Lazy collection oddities

  |   |  9 minutes  |  1816 words
Lazy collection oddities
Image from Pol Dellaiera

A year ago, I started to write a lazy collection library for PHP.

I haven’t written a specific article about it despite the fact that I would have wanted to, mostly by lack of time.

Almost a year ago and 318 commits later, I published the release 2.0.0 last week.

It all started a year ago, when I came across a pull request made against the Laravel framework.

Writing a lazy collection library was something that I had in mind, and that pull request has revived my motivation to write one. After understanding what was happening in that pull request, I started to write my own library.

There were already some collection libraries in PHP, but I wanted to do something more complete, fully tested and typed, with a good documentation.

I did countless iterations because I was not happy of the result and I felt that I could improve and optimize things.

Writing such library also put me on the path of functional programming even more, and I also lost quite a lot of time learning new things from that amazing field.

So far, writing this package has been my greatest source of personal learning in the programming world. It opened my eyes to a lot of things that I had no idea before.

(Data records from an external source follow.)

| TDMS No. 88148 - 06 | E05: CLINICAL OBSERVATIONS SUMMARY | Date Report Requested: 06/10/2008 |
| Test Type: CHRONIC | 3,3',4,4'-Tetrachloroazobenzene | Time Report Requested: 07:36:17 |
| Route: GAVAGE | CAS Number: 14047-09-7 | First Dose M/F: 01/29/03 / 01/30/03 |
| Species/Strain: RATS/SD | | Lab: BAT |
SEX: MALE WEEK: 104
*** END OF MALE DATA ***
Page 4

I suggest to the readers to also read this post from Joseph Silber, the author of the Laravel pull request, it’s a great and probably the best article about lazy collections.

This post is not about how to use my library, but merely about the oddities that I wasn’t expecting to find while coding it.

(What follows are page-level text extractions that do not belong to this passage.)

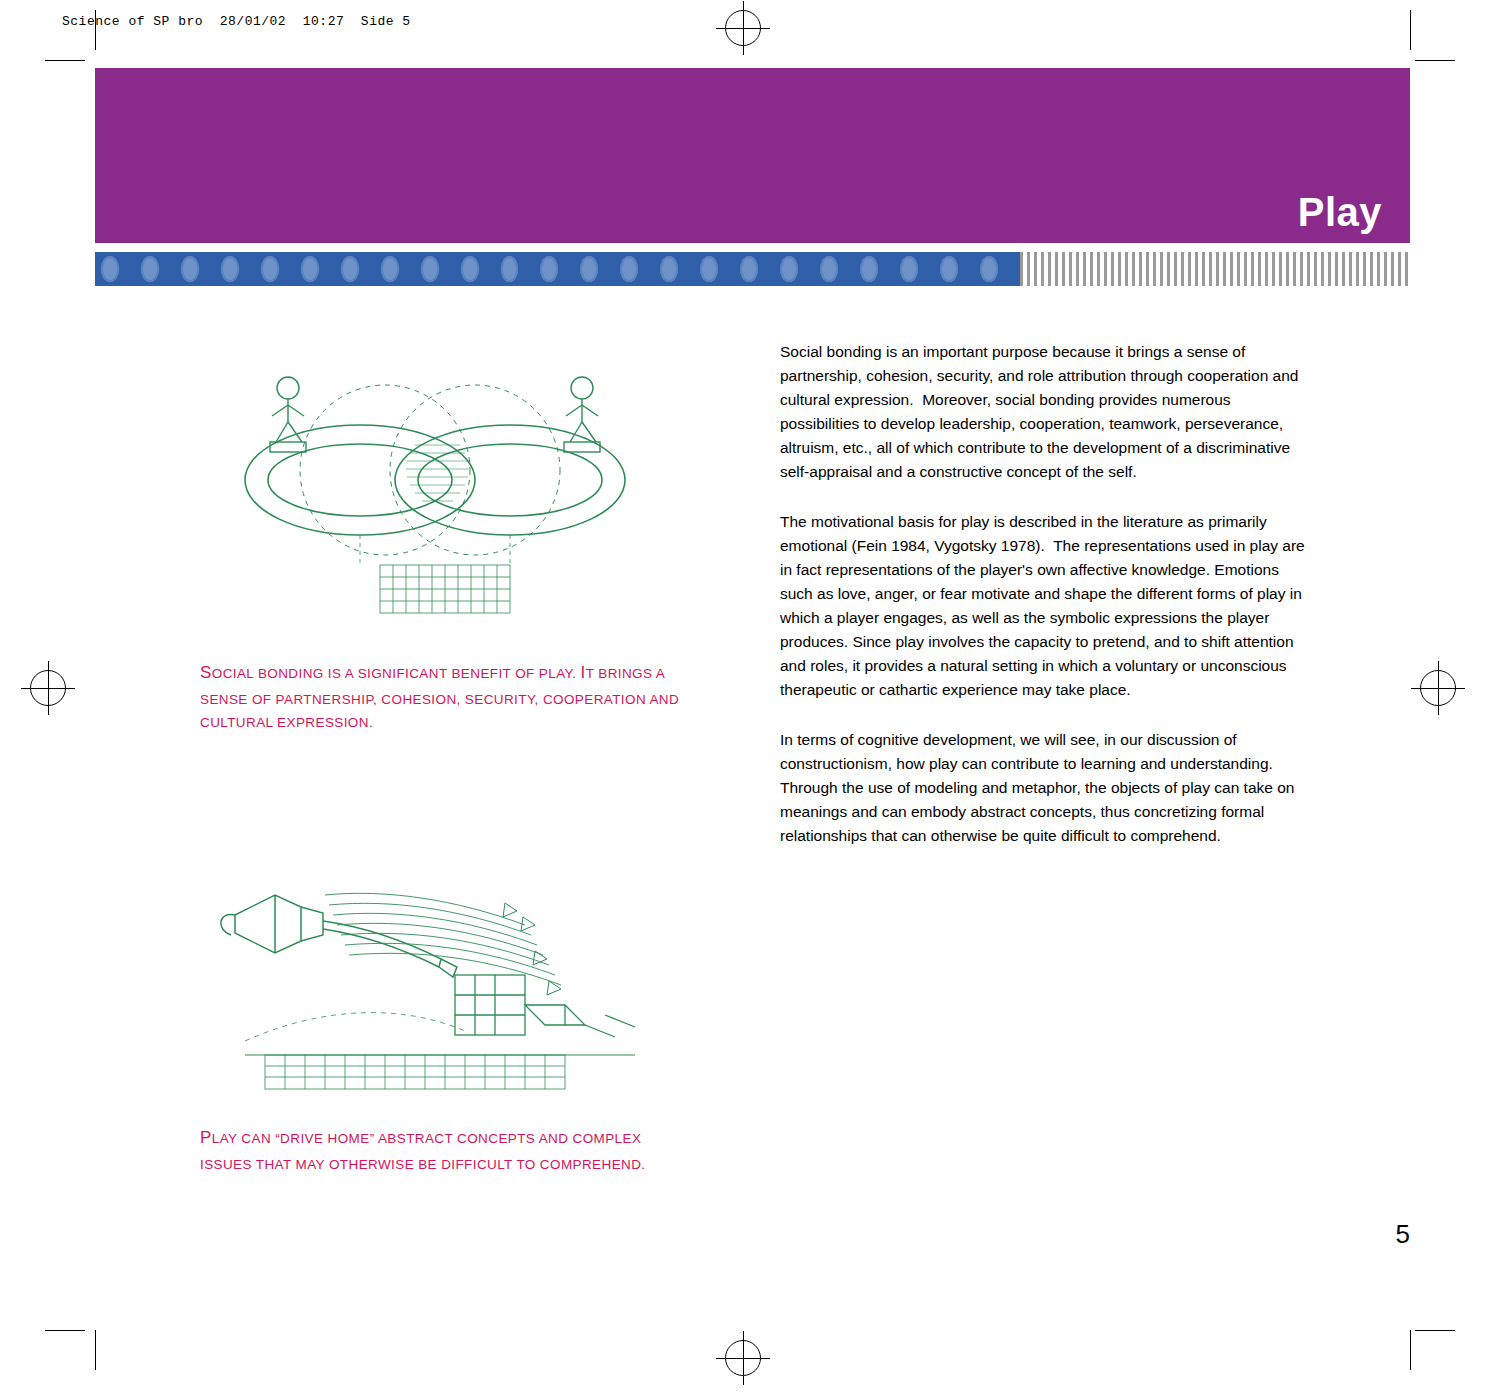Science of SP bro 28/01/02 10:27 Side 5
Play
SOCIAL BONDING IS A SIGNIFICANT BENEFIT OF PLAY. IT BRINGS A SENSE OF PARTNERSHIP, COHESION, SECURITY, COOPERATION AND CULTURAL EXPRESSION.
PLAY CAN “DRIVE HOME” ABSTRACT CONCEPTS AND COMPLEX ISSUES THAT MAY OTHERWISE BE DIFFICULT TO COMPREHEND.
Social bonding is an important purpose because it brings a sense of partnership, cohesion, security, and role attribution through cooperation and cultural expression. Moreover, social bonding provides numerous possibilities to develop leadership, cooperation, teamwork, perseverance, altruism, etc., all of which contribute to the development of a discriminative self-appraisal and a constructive concept of the self.
The motivational basis for play is described in the literature as primarily emotional (Fein 1984, Vygotsky 1978). The representations used in play are in fact representations of the player's own affective knowledge. Emotions such as love, anger, or fear motivate and shape the different forms of play in which a player engages, as well as the symbolic expressions the player produces. Since play involves the capacity to pretend, and to shift attention and roles, it provides a natural setting in which a voluntary or unconscious therapeutic or cathartic experience may take place.
In terms of cognitive development, we will see, in our discussion of constructionism, how play can contribute to learning and understanding. Through the use of modeling and metaphor, the objects of play can take on meanings and can embody abstract concepts, thus concretizing formal relationships that can otherwise be quite difficult to comprehend.
5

I have summarized here only a few, there are more, but these are the 3 that I recall the most.

Oddity #1

There are some question on StackOverflow on how to “dedup” (deduplicate) an array. Basically it means: “How to remove duplicated values from an array”.

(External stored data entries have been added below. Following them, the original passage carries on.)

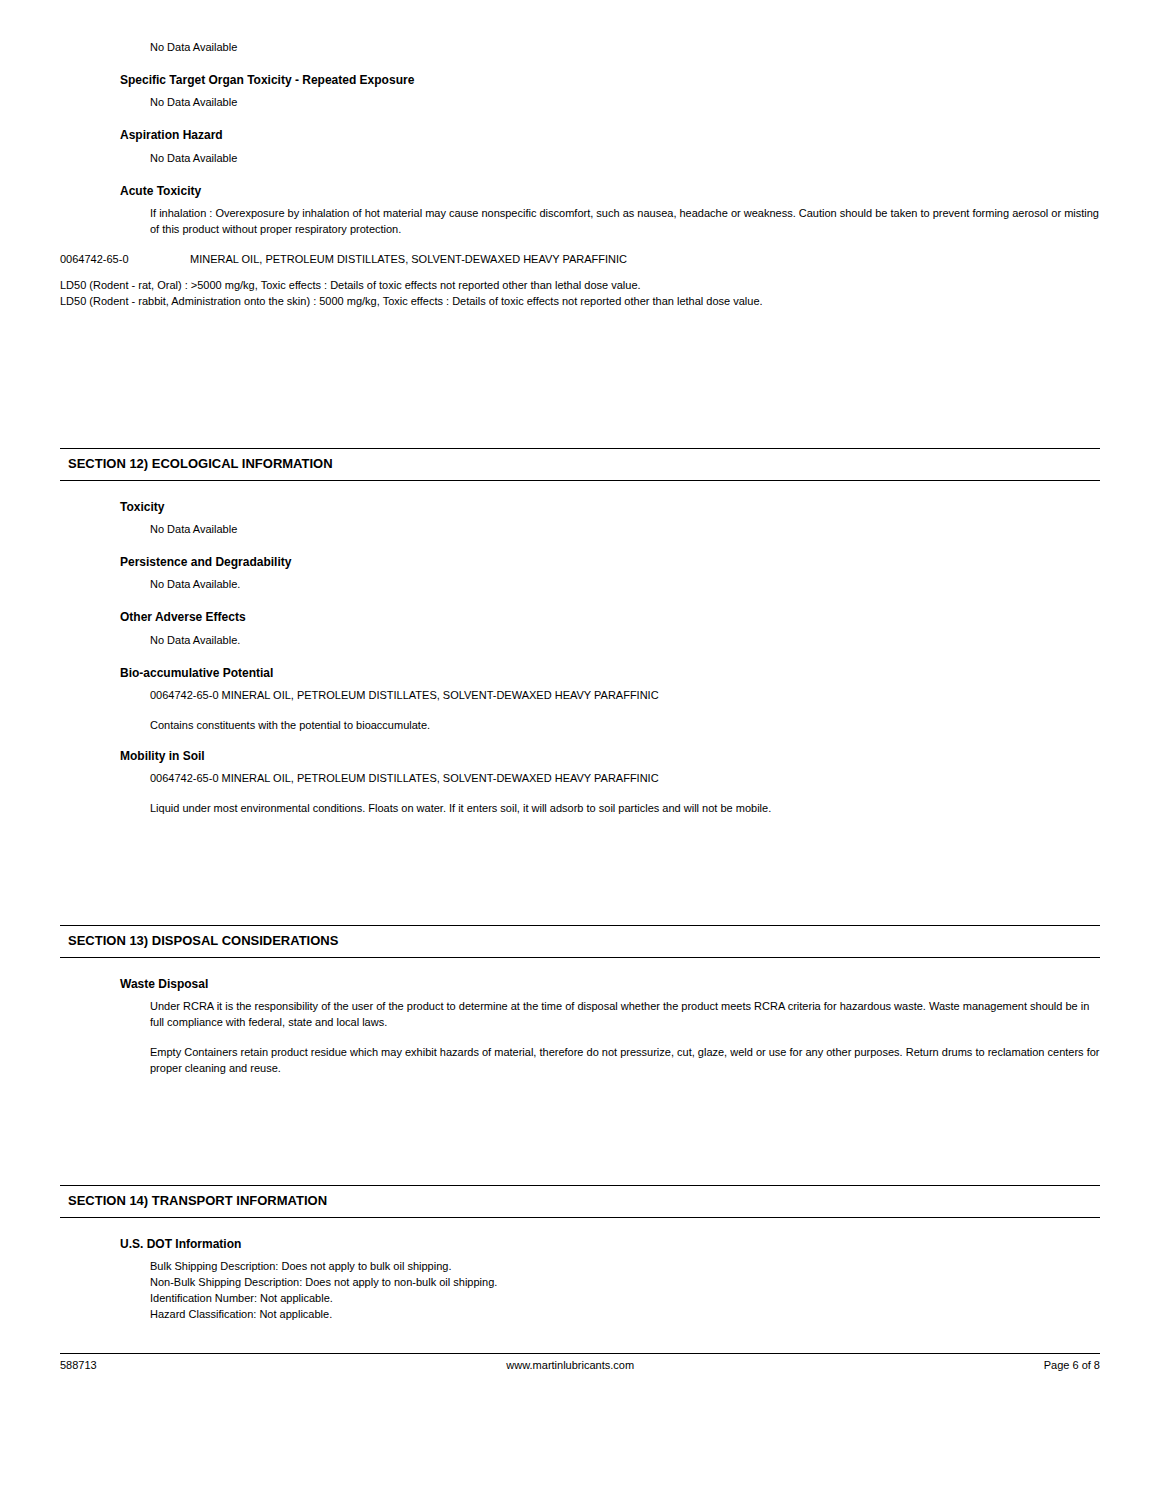No Data Available
Specific Target Organ Toxicity - Repeated Exposure
No Data Available
Aspiration Hazard
No Data Available
Acute Toxicity
If inhalation : Overexposure by inhalation of hot material may cause nonspecific discomfort, such as nausea, headache or weakness. Caution should be taken to prevent forming aerosol or misting of this product without proper respiratory protection.
0064742-65-0 MINERAL OIL, PETROLEUM DISTILLATES, SOLVENT-DEWAXED HEAVY PARAFFINIC
LD50 (Rodent - rat, Oral) : >5000 mg/kg, Toxic effects : Details of toxic effects not reported other than lethal dose value.
LD50 (Rodent - rabbit, Administration onto the skin) : 5000 mg/kg, Toxic effects : Details of toxic effects not reported other than lethal dose value.
SECTION 12) ECOLOGICAL INFORMATION
Toxicity
No Data Available
Persistence and Degradability
No Data Available.
Other Adverse Effects
No Data Available.
Bio-accumulative Potential
0064742-65-0 MINERAL OIL, PETROLEUM DISTILLATES, SOLVENT-DEWAXED HEAVY PARAFFINIC
Contains constituents with the potential to bioaccumulate.
Mobility in Soil
0064742-65-0 MINERAL OIL, PETROLEUM DISTILLATES, SOLVENT-DEWAXED HEAVY PARAFFINIC
Liquid under most environmental conditions. Floats on water. If it enters soil, it will adsorb to soil particles and will not be mobile.
SECTION 13) DISPOSAL CONSIDERATIONS
Waste Disposal
Under RCRA it is the responsibility of the user of the product to determine at the time of disposal whether the product meets RCRA criteria for hazardous waste. Waste management should be in full compliance with federal, state and local laws.
Empty Containers retain product residue which may exhibit hazards of material, therefore do not pressurize, cut, glaze, weld or use for any other purposes. Return drums to reclamation centers for proper cleaning and reuse.
SECTION 14) TRANSPORT INFORMATION
U.S. DOT Information
Bulk Shipping Description: Does not apply to bulk oil shipping.
Non-Bulk Shipping Description: Does not apply to non-bulk oil shipping.
Identification Number: Not applicable.
Hazard Classification: Not applicable.
588713 www.martinlubricants.com Page 6 of 8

There are many ways to do that, the most trivial example is with array_unique().

<?php

$input = ['a', 'b', 'c', 'a', 'd', 'b'];

$filtered = array_unique($input);

// [
//    0 => 'a',
//    1 => 'b',
//    2 => 'c',
//    4 => 'd',
// ]

There is also another fancier way that you might use, by issuing twice the array_flip() function.

<?php

$input = ['a', 'b', 'c', 'a', 'd', 'b'];

$filtered = array_flip(array_flip($input));

// [
//    3 => 'a',
//    5 => 'b',
//    2 => 'c',
//    4 => 'd',
// ]

We can directly notice that the keys are different, but the values are the same as the previous example.

What is happening here?

Let’s break down the calls and print the arrays in between:

<?php

$input = ['a', 'b', 'c', 'a', 'd', 'b'];

$filtered = array_flip($input);

// [
//    'a' => 3,
//    'b' => 5,
//    'c' => 2,
//    'd' => 4,
// ]

$filtered = array_flip($filtered);

// [
//    3 => 'a',
//    5 => 'b',
//    2 => 'c',
//    4 => 'd',
// ]

The first call to array_flip() will exchange keys with values and vice versa. As you may have noticed, there are multiple times the letter a, at index 0 and 3. array_flip() will then use the latest known key for letter a in the input array: 3.

The same process is applied for each remaining array values.

From there, we can deduce that:

<?php

$input = ['a', 'b', 'c', 'a', 'd', 'b'];

$filteredWithArrayFlip = array_values(array_flip(array_flip($input)));
$filteredWithArrayUnique = array_unique($input);

// We can deduce that:
// $filteredWithArrayFlip === $filteredWithArrayUnique;

Ok, all of this are great but it doesn’t bring any added values to PHP, and on top of that, there’s a lot of chance that using array_values(), then twice array_flip() will be slower than just using array_unique().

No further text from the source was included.